The daily Maariv said that the connection spurred Sharon's strong push to secure the release of Elhanan Tannenbaum (search), a shady reserve colonel held captive by Hezbollah for more than three years.
Sharon told reporters Wednesday he did not know that Shimon Cohen, who once helped manage Sharon's farm, was Tannenbaum's former father-in-law. In any case he had not spoken to Cohen in decades, he said.
"I didn't know his family ties, I still don't know today how many sons-in-law or daughters-in-law or former sons-in-law he has," Sharon said.
The new revelation comes as Sharon faces a series of other corruption allegations. Real estate mogul David Appel (search) was indicted in January on charges of bribing Sharon.

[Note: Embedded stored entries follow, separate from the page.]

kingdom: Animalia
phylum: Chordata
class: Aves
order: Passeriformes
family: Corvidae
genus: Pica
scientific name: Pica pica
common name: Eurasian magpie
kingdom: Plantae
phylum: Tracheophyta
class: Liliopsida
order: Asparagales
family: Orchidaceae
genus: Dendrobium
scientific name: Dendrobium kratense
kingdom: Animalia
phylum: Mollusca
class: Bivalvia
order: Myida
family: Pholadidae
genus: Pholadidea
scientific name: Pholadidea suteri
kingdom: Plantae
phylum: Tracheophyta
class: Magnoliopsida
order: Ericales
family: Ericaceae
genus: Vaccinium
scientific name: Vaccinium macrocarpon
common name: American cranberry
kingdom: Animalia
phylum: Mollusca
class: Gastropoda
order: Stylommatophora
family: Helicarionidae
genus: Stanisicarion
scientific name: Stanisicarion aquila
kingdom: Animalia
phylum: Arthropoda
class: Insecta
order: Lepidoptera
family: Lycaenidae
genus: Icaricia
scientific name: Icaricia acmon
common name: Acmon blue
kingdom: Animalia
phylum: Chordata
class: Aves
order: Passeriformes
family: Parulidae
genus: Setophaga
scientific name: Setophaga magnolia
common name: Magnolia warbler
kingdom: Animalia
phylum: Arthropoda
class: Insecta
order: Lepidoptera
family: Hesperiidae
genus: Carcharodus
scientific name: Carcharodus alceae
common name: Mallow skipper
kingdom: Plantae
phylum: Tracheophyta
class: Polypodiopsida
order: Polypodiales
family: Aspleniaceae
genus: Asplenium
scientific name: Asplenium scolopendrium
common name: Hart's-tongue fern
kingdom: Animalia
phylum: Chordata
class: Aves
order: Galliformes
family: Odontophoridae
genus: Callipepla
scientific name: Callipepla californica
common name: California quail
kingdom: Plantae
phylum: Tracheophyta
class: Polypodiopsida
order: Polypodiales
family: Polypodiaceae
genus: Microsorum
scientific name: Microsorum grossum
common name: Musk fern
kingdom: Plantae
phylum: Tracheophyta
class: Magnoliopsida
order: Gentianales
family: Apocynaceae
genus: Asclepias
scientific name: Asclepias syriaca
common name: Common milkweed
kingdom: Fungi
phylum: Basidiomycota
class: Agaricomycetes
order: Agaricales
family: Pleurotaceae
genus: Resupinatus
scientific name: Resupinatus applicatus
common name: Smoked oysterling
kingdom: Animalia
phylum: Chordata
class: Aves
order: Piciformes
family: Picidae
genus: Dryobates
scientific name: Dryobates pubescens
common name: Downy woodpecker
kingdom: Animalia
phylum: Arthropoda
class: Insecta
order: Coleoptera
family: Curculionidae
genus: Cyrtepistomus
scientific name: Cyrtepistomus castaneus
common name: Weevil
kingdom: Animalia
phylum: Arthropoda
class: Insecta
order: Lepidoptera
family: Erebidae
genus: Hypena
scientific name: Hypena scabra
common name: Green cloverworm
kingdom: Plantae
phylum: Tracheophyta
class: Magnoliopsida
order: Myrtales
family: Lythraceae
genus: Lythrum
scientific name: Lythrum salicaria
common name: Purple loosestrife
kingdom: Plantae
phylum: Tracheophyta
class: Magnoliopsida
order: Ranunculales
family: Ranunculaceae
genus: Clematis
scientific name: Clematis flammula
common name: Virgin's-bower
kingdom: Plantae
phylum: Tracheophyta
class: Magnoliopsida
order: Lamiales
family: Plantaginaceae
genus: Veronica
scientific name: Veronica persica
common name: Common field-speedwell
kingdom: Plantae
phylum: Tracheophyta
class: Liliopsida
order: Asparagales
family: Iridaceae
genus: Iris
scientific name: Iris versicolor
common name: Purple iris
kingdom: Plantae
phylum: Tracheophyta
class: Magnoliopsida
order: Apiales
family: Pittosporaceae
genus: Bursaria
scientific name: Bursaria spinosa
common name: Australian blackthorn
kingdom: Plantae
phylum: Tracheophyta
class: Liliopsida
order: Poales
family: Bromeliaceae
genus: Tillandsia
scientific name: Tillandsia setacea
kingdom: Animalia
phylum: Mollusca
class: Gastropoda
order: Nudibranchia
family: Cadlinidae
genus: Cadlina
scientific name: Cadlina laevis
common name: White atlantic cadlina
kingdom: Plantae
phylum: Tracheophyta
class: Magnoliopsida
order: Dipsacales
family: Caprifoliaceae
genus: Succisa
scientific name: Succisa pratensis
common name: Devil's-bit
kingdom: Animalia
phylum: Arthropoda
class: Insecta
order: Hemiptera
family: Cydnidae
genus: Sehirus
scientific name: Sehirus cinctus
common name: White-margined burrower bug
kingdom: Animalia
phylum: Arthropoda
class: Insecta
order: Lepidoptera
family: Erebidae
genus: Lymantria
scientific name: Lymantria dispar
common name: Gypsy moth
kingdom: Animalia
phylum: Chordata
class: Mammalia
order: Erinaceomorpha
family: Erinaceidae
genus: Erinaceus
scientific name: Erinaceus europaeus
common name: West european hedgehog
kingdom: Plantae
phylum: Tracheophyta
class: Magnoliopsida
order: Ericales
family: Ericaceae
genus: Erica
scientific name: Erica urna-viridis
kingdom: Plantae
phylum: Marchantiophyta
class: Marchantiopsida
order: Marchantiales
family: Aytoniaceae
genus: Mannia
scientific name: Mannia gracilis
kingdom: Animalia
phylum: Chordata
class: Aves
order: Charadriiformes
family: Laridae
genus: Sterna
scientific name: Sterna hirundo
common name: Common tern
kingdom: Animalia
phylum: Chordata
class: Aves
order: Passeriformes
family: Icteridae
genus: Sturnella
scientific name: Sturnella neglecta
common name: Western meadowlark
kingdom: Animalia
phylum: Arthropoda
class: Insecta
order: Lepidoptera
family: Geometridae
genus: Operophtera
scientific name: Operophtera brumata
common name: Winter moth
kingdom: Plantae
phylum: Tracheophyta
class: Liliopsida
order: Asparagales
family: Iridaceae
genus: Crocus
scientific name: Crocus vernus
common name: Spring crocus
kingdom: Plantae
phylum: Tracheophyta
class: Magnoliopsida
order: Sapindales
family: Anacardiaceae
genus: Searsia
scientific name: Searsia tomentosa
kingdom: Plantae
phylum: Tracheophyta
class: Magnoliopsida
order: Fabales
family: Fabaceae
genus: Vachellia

Police are also investigating allegations Sharon obtained an illegal loan during the 1999 race for the leadership of his Likud party (search).
But the charge of a secret connection to Tannenbaum could be the most serious.
The prisoner swap with Hezbollah guerrillas was deeply controversial here, especially among hard-line Israelis who form the core of Sharon's support. The trade — 436 Arab prisoners and the bodies of 59 slain guerrillas for Tannenbaum and the bodies of three Israeli soldiers — was the first time Israel freed prisoners in exchange for an Israeli civilian kidnapped on private business.
Critics said the deal strengthened Hezbollah's standing and would encourage militants to snatch Israeli civilians around the world.
Maariv commentators called Wednesday for Sharon to resign immediately.
"Please put the keys to the state on the table and vacate your position ... not tomorrow, not the day after, not next week. Today, now," reporter Ben Caspit wrote.
The newspaper reported that Sharon's commitment to securing Tannenbaum's release had baffled security officials.
"It is difficult even today to understand what prompted the Prime Minister to fight so hard for him," Maariv quoted a military source as saying.
The newspaper reported that Cohen, father of Tannenbaum's ex-wife, Esther, helped run Sharon's farm in the 1970s and later helped form a company that took over the farm's management in 1977 when Sharon became agriculture minister.
Cohen denied ever telling Sharon about his connection to Tannenbaum.
"For about 30 years, since 1975 I have neither seen him nor spoken to him," Cohen told Israel Radio. He said the missing man's children had asked him, their grandfather, if they could use his name to urge Sharon to make every effort on their father's behalf.
"I told them, 'Don't say that you're my grandchildren, don't even send my regards, so no one thinks you're looking for special favors,'" Cohen said.
Since his release, Tannenbaum admitted he was an indebted gambler lured into a Hezbollah trap by a drug deal. However, some security officials suspect Tannenbaum had actually planned to sell Israeli military secrets.
The Haaretz daily reported Wednesday that before setting out on the October 2000 trip to Dubai, which ended with his detention in Lebanon, he built up an unauthorized stockpile of classified defense documents that investigators suspect may have been intended for sale abroad.